Although the role of B-cell dysregulation and hyperresponsiveness with antibody production in the pathogenesis of chronic GVHD is now widely recognized,^4,5 the exact downstream immune interactions that result in sustained tissue injury are not fully elucidated. B-cell targeting as both a prophylactic and therapeutic strategy for GVHD has also been studied extensively with mixed results,⁶ illustrating that although B cells play an important role, B-cell depletion alone is not sufficient to prevent or eliminate GVHD. Though this study focused on humoral responses, others have reported a coordinated and synergistic role of specific T-cell populations in DBY-associated immune responses post-HCT,^7,8 which suggests the need for combinatorial B- and T-cell-targeted approaches in cGVHD.

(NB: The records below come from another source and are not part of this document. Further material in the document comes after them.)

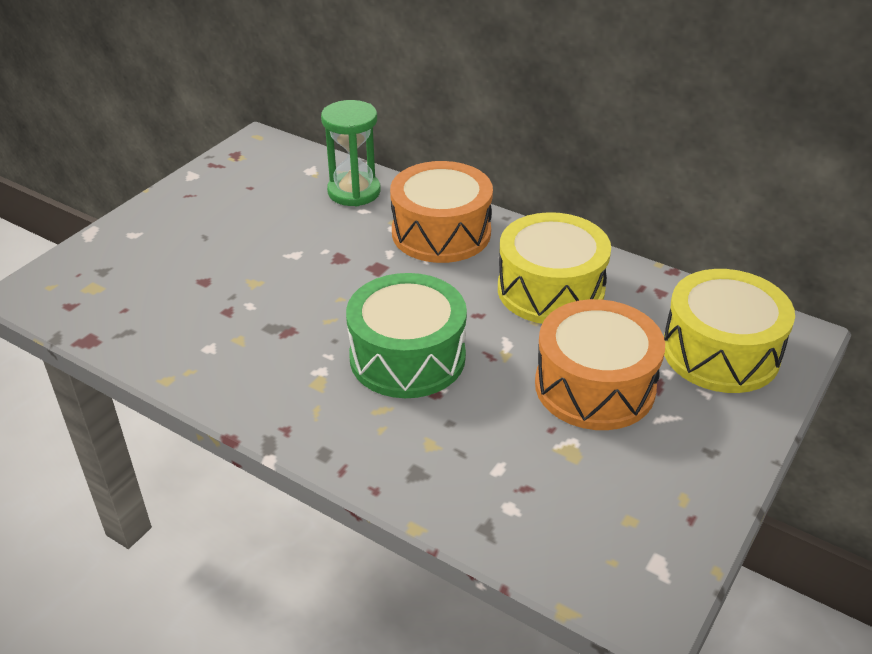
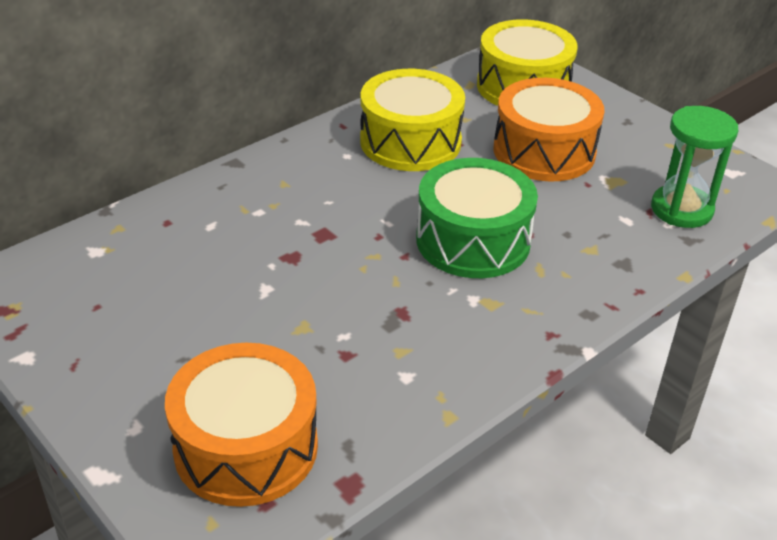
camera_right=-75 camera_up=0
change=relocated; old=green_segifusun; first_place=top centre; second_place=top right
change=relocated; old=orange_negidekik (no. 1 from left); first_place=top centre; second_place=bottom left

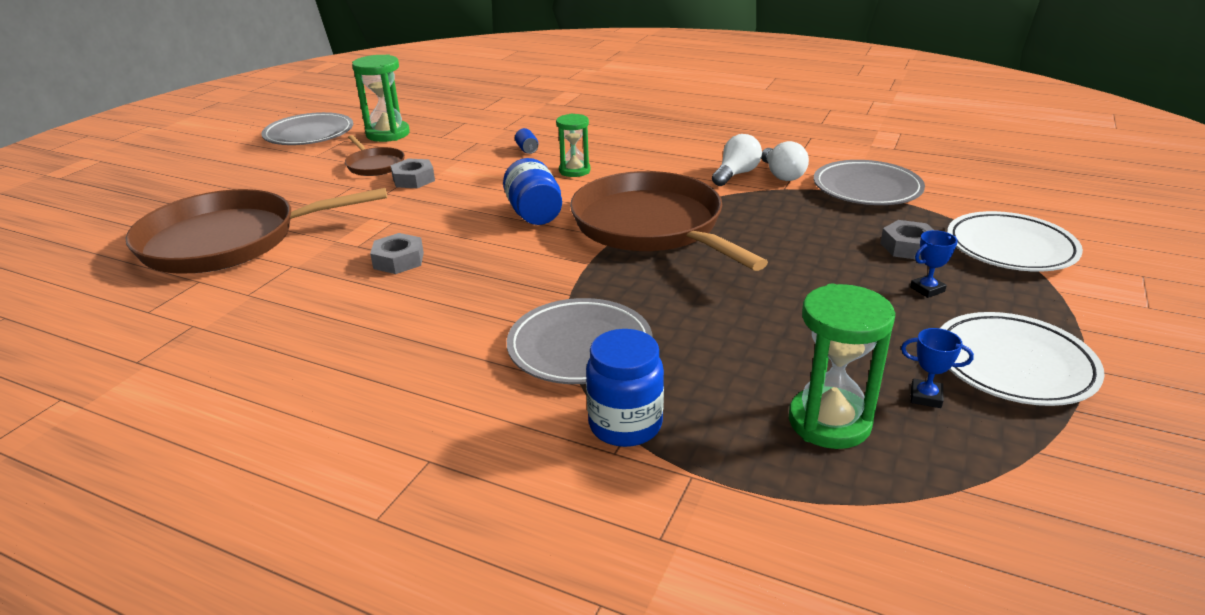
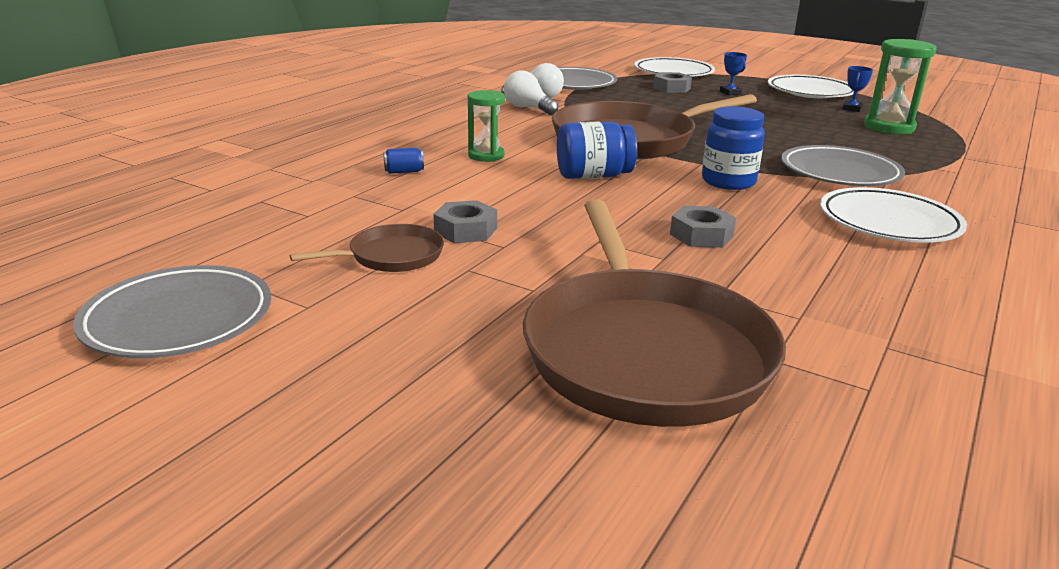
camera_right=-85 camera_up=-5
change=missing; old=green_segifusun (no. 1 from left); first_place=top left
change=relocated; old=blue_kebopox (no. 2 from left); first_place=centre; second_place=top right
change=appeared; new=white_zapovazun (no. 3 from left); second_place=middle right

This study introduces important novel findings with potential translational implications for risk stratification, predictive biomarkers, and therapeutic targeting. Can we leverage HLA class II mismatching,⁹ especially given the increasing use of posttransplant cyclophosphamide prophylaxis? Or by knowing the specific HLA class II allele, can clinicians be on alert to closely monitor plasma antibody levels for early detection of cGVHD after sex-mismatched HCT? Should plasma antibody levels be measured routinely post-HCT to detect disease onset and trended to predict response to treatment? These open questions will require further study. Furthermore, the fibrotic manifestations of cGVHD have been some of the most challenging to control and reverse.¹⁰ Likewise, the organ predilection of cGVHD is unpredictable. The reported detection of DBY/HLA-DR complexes in dermal vascular endothelium in this study with myofibroblast activation and fibrosis provides an identifiable and potentially intervenable risk factor for fibrotic disease. It would also be worthwhile to better define other organ distributions of these expressed complexes (eg, endothelial cells of the lungs, liver, or oral mucosa) in future studies to better understand if this is a universal systemically targetable mechanism or an organ-specific finding.

This elegant work expands the mechanistic understanding of alloimmunity and the enigma of cGVHD pathogenesis, while introducing an opportunity for both alloantibody-based risk stratification and therapeutic targeting for a patient-tailored approach.

Conflict-of-interest disclosure: The authors declare no competing financial interests.